Needle within the haystack
Apparently, Grok-4 failed at this trial, which goals to check how properly a mannequin retrieves particular data below lengthy contexts.
This could not occur. xAI says the mannequin has a token context window of 126K tokens, however when prompted with an 83K-token-long query, the mannequin refused to reply, saying it was too lengthy of a query.
It is a commonplace response generated because the early Grok 2 days when it was solely accessible on Twitter.
Conclusion
General, Grok 4 is a big improve over Grok 3, however xAI clearly made some compromises—prioritizing reasoning over creativity and eliminating agentic options in alternate for a generalized proficiency.
Fortunately, Grok 3 remains to be accessible with its specialised agentic instruments, for many who want it.
The brand new mannequin is concentrated on reasoning duties and might be extra interesting to customers that ask technical questions, significantly arithmetic and physics issues that align with its benchmark strengths. Skilled customers who make investments time studying the mannequin’s quirks may unlock its full potential for advanced analytical work.
Voice interplay additionally set a brand new commonplace for conversational AI—and is nice for many who will use this characteristic closely (belief us, the bedtime storyteller for teenagers is a life-saver).
Artistic writers will discover higher choices elsewhere, with Claude remaining superior for narrative duties. Additionally, novice coders ought to strategy with warning, because the mannequin’s theoretical coding prowess did not translate to sensible ends in testing.

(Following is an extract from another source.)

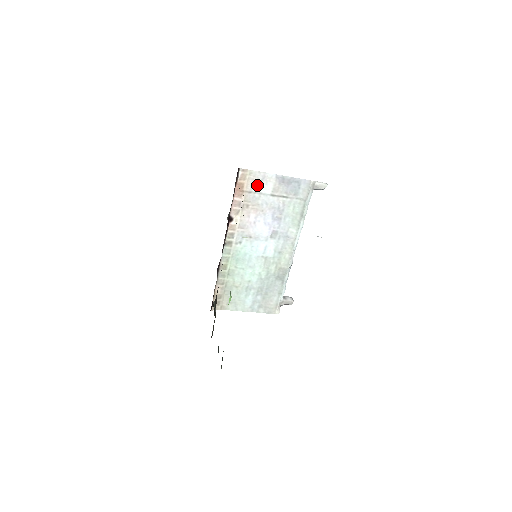
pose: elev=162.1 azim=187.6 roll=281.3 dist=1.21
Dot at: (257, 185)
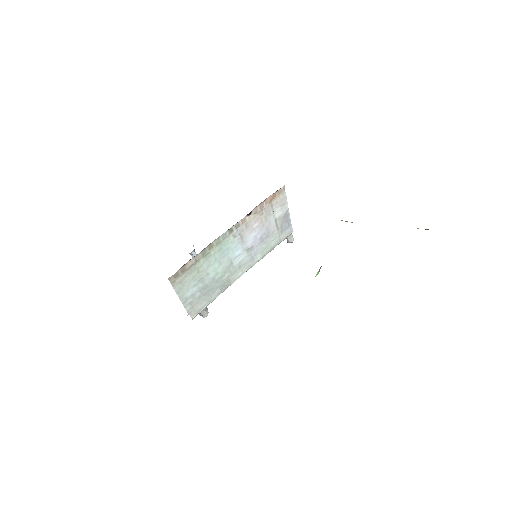
Dot at: (278, 205)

So, backside line? If for some purpose you don’t thoughts Elon Musk placing his thumb on the size, Grok 4 will provide you with high-level problem-solving and voice options that genuinely impress. However at $30 a month, when you have different wants past voice or reasoning, the less-expensive alternate options present higher worth.
Typically Clever E-newsletter
A weekly AI journey narrated by Gen, a generative AI mannequin.